====== Supplied information
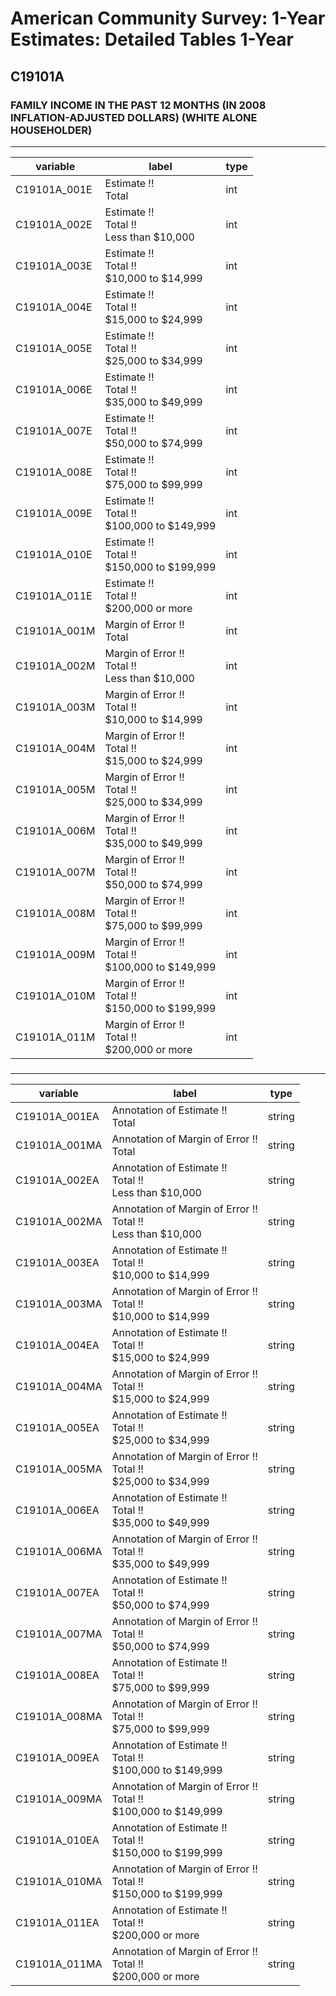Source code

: # American Community Survey: 1-Year Estimates: Detailed Tables 1-Year

## C19101A

### FAMILY INCOME IN THE PAST 12 MONTHS (IN 2008 INFLATION-ADJUSTED DOLLARS) (WHITE ALONE HOUSEHOLDER)

___

| variable | label | type |
| ----- | ----- | ----- |
| C19101A_001E | Estimate !!<br>Total | int |
| C19101A_002E | Estimate !!<br>Total !!<br>Less than $10,000 | int |
| C19101A_003E | Estimate !!<br>Total !!<br>$10,000 to $14,999 | int |
| C19101A_004E | Estimate !!<br>Total !!<br>$15,000 to $24,999 | int |
| C19101A_005E | Estimate !!<br>Total !!<br>$25,000 to $34,999 | int |
| C19101A_006E | Estimate !!<br>Total !!<br>$35,000 to $49,999 | int |
| C19101A_007E | Estimate !!<br>Total !!<br>$50,000 to $74,999 | int |
| C19101A_008E | Estimate !!<br>Total !!<br>$75,000 to $99,999 | int |
| C19101A_009E | Estimate !!<br>Total !!<br>$100,000 to $149,999 | int |
| C19101A_010E | Estimate !!<br>Total !!<br>$150,000 to $199,999 | int |
| C19101A_011E | Estimate !!<br>Total !!<br>$200,000 or more | int |
| C19101A_001M | Margin of Error !!<br>Total | int |
| C19101A_002M | Margin of Error !!<br>Total !!<br>Less than $10,000 | int |
| C19101A_003M | Margin of Error !!<br>Total !!<br>$10,000 to $14,999 | int |
| C19101A_004M | Margin of Error !!<br>Total !!<br>$15,000 to $24,999 | int |
| C19101A_005M | Margin of Error !!<br>Total !!<br>$25,000 to $34,999 | int |
| C19101A_006M | Margin of Error !!<br>Total !!<br>$35,000 to $49,999 | int |
| C19101A_007M | Margin of Error !!<br>Total !!<br>$50,000 to $74,999 | int |
| C19101A_008M | Margin of Error !!<br>Total !!<br>$75,000 to $99,999 | int |
| C19101A_009M | Margin of Error !!<br>Total !!<br>$100,000 to $149,999 | int |
| C19101A_010M | Margin of Error !!<br>Total !!<br>$150,000 to $199,999 | int |
| C19101A_011M | Margin of Error !!<br>Total !!<br>$200,000 or more | int |
### 

___

| variable | label | type |
| ----- | ----- | ----- |
| C19101A_001EA | Annotation of Estimate !!<br>Total | string |
| C19101A_001MA | Annotation of Margin of Error !!<br>Total | string |
| C19101A_002EA | Annotation of Estimate !!<br>Total !!<br>Less than $10,000 | string |
| C19101A_002MA | Annotation of Margin of Error !!<br>Total !!<br>Less than $10,000 | string |
| C19101A_003EA | Annotation of Estimate !!<br>Total !!<br>$10,000 to $14,999 | string |
| C19101A_003MA | Annotation of Margin of Error !!<br>Total !!<br>$10,000 to $14,999 | string |
| C19101A_004EA | Annotation of Estimate !!<br>Total !!<br>$15,000 to $24,999 | string |
| C19101A_004MA | Annotation of Margin of Error !!<br>Total !!<br>$15,000 to $24,999 | string |
| C19101A_005EA | Annotation of Estimate !!<br>Total !!<br>$25,000 to $34,999 | string |
| C19101A_005MA | Annotation of Margin of Error !!<br>Total !!<br>$25,000 to $34,999 | string |
| C19101A_006EA | Annotation of Estimate !!<br>Total !!<br>$35,000 to $49,999 | string |
| C19101A_006MA | Annotation of Margin of Error !!<br>Total !!<br>$35,000 to $49,999 | string |
| C19101A_007EA | Annotation of Estimate !!<br>Total !!<br>$50,000 to $74,999 | string |
| C19101A_007MA | Annotation of Margin of Error !!<br>Total !!<br>$50,000 to $74,999 | string |
| C19101A_008EA | Annotation of Estimate !!<br>Total !!<br>$75,000 to $99,999 | string |
| C19101A_008MA | Annotation of Margin of Error !!<br>Total !!<br>$75,000 to $99,999 | string |
| C19101A_009EA | Annotation of Estimate !!<br>Total !!<br>$100,000 to $149,999 | string |
| C19101A_009MA | Annotation of Margin of Error !!<br>Total !!<br>$100,000 to $149,999 | string |
| C19101A_010EA | Annotation of Estimate !!<br>Total !!<br>$150,000 to $199,999 | string |
| C19101A_010MA | Annotation of Margin of Error !!<br>Total !!<br>$150,000 to $199,999 | string |
| C19101A_011EA | Annotation of Estimate !!<br>Total !!<br>$200,000 or more | string |
| C19101A_011MA | Annotation of Margin of Error !!<br>Total !!<br>$200,000 or more | string |

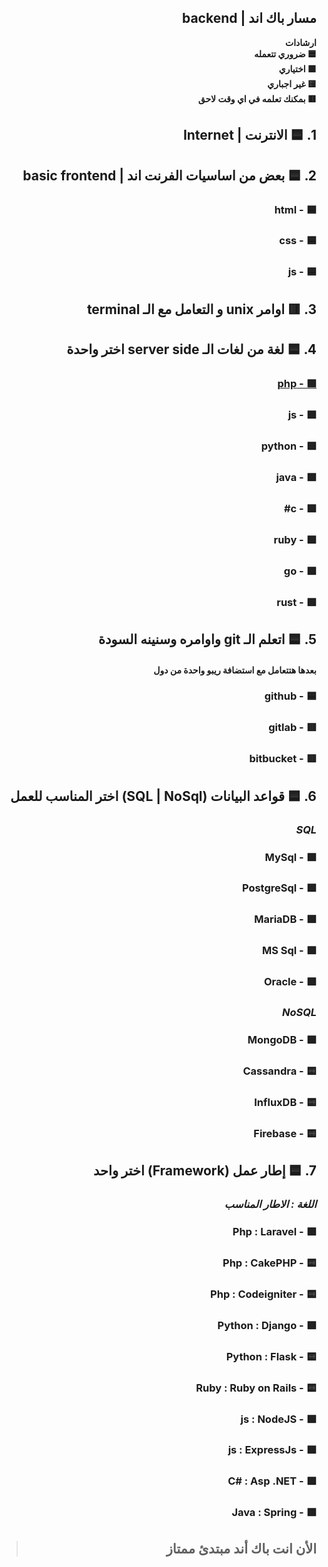 ## <div dir="rtl"> مسار باك اند | backend</div>

**<div dir="rtl">ارشادات</div>**
**<div dir="rtl">🟦 ضروري تتعمله</div>**
**<div dir="rtl">🟩 اختياري</div>**
**<div dir="rtl">🟨 غير اجباري</div>**
**<div dir="rtl">🟥 بمكنك تعلمه في اي وقت لاحق</div>**
## <div dir="rtl">1. 🟦 الانترنت | Internet</div>

## <div dir="rtl">2. 🟦 بعض من اساسيات الفرنت اند | basic frontend</div>
### <div dir="rtl">🟦 - html</div>
### <div dir="rtl">🟦 - css</div>
### <div dir="rtl">🟦 - js</div>

## <div dir="rtl">3. 🟥 اوامر unix و التعامل مع الـ terminal</div>

## <div dir="rtl">4. 🟦 لغة من لغات الـ server side اختر واحدة</div>
### [<div dir="rtl">🟩 - php</div>](./../php)
### <div dir="rtl">🟩 - js</div>
### <div dir="rtl">🟩 - python</div>
### <div dir="rtl">🟩 - java</div>
### <div dir="rtl">🟩 - c#</div>
### <div dir="rtl">🟩 - ruby</div> 
### <div dir="rtl">🟩 - go</div> 
### <div dir="rtl">🟩 - rust</div> 

## <div dir="rtl">5. 🟦 اتعلم الـ git واوامره وسنينه السودة</div>
#### <div dir="rtl"> بعدها هتتعامل مع استضافة ريبو واحدة من دول</div>
### <div dir="rtl">🟦 - github</div>
### <div dir="rtl">🟥 - gitlab</div>
### <div dir="rtl">🟥 - bitbucket</div> 

## <div dir="rtl">6. 🟦 قواعد البيانات (SQL | NoSql) اختر المناسب للعمل</div>
### *<div dir="rtl">SQL</div>*
### <div dir="rtl">🟩 - MySql</div>
### <div dir="rtl">🟩 - PostgreSql</div>
### <div dir="rtl">🟩 - MariaDB</div> 
### <div dir="rtl">🟩 - MS Sql</div> 
### <div dir="rtl">🟩 - Oracle</div>
### *<div dir="rtl">NoSQL</div>*
### <div dir="rtl">🟩 - MongoDB</div>
### <div dir="rtl">🟨 - Cassandra</div>
### <div dir="rtl">🟨 - InfluxDB</div>
### <div dir="rtl">🟨 - Firebase</div>

## <div dir="rtl">7. 🟦 إطار عمل (Framework) اختر واحد</div>
### *<div dir="rtl">اللغة : الاطار المناسب</div>*
### <div dir="rtl">🟩  - Php : Laravel</div>
### <div dir="rtl">🟨 - Php : CakePHP</div>
### <div dir="rtl">🟨 - Php : Codeigniter</div>
### <div dir="rtl">🟩  - Python : Django</div>
### <div dir="rtl">🟨 - Python : Flask</div>
### <div dir="rtl">🟨 - Ruby : Ruby on Rails</div>
### <div dir="rtl">🟩  - js : NodeJS</div>
### <div dir="rtl">🟩  - js : ExpressJs</div>
### <div dir="rtl">🟩  - C# : Asp .NET</div>
### <div dir="rtl">🟩  - Java : Spring</div>

>## <div dir="rtl"> الأن انت باك أند مبتدئ ممتاز </div>
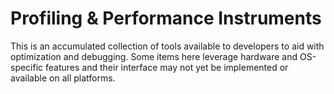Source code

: # Profiling & Performance Instruments

This is an accumulated collection of tools available to developers to aid with
optimization and debugging. Some items here leverage hardware and OS-specific
features and their interface may not yet be implemented or available on all
platforms.
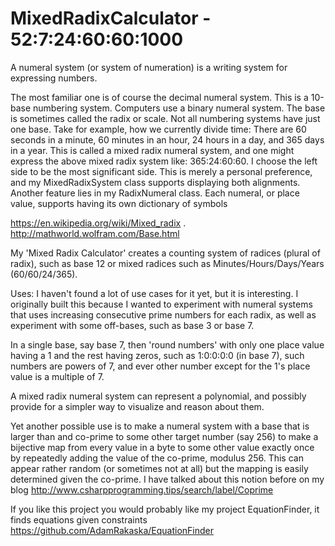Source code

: # MixedRadixCalculator - 52:7:24:60:60:1000

  A numeral system (or system of numeration) is a writing system for expressing numbers. 

  The most familiar one is of course the decimal numeral system. This is a 10-base numbering system. Computers use a binary numeral system. The base is sometimes called the radix or scale.
  Not all numbering systems have just one base. Take for example, how we currently divide time: There are 60 seconds in a minute, 60 minutes in an hour, 24 hours in a day, and 365 days in a year. This is called a mixed radix numeral system, and one might express the above mixed radix system like: 365:24:60:60. I choose the left side to be the most significant side. This is merely a personal preference, and my MixedRadixSystem class supports displaying both alignments.
  Another feature lies in my RadixNumeral class. Each numeral, or place value, supports having its own dictionary of symbols

  https://en.wikipedia.org/wiki/Mixed_radix
 .
  http://mathworld.wolfram.com/Base.html

  My 'Mixed Radix Calculator' creates a counting system of radices (plural of radix), such as base 12 or mixed radices such as Minutes/Hours/Days/Years (60/60/24/365).

Uses:
  I haven't found a lot of use cases for it yet, but it is interesting. I originally built this because I wanted to experiment with numeral systems that uses increasing consecutive prime numbers for each radix, as well as experiment with some off-bases, such as base 3 or base 7.
 
  In a single base, say base 7, then 'round numbers' with only one place value having a 1 and the rest having zeros, such as 1:0:0:0:0 (in base 7), such numbers are powers of 7, and ever other number except for the 1's place value is a multiple of 7.

  A mixed radix numeral system can represent a polynomial, and possibly provide for a simpler way to visualize and reason about them.

  Yet another possible use is to make a numeral system with a base that is larger than and co-prime to some other target number (say 256) to make a bijective map from every value in a byte to some other value exactly once by repeatedly adding the value of the co-prime, modulus 256. This can appear rather random (or sometimes not at all) but the mapping is easily determined given the co-prime. I have talked about this notion before on my blog
  http://www.csharpprogramming.tips/search/label/Coprime

If you like this project you would probably like my project EquationFinder, it finds equations given constraints 
https://github.com/AdamRakaska/EquationFinder
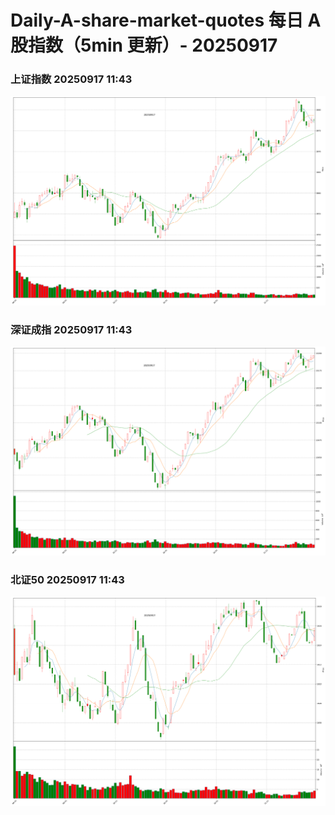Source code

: 
# Daily-A-share-market-quotes 每日 A 股指数（5min 更新）- 20250917

### 上证指数 20250917 11:43
![](./fig/2025/9/20250917-sh000001.png)

### 深证成指 20250917 11:43
![](./fig/2025/9/20250917-sz399001.png)

### 北证50 20250917 11:43
![](./fig/2025/9/20250917-bj899050.png)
============
Exercise goal:
How many lines in the records above contain the string "اختر"? Reply with the number alone.

Reply:
3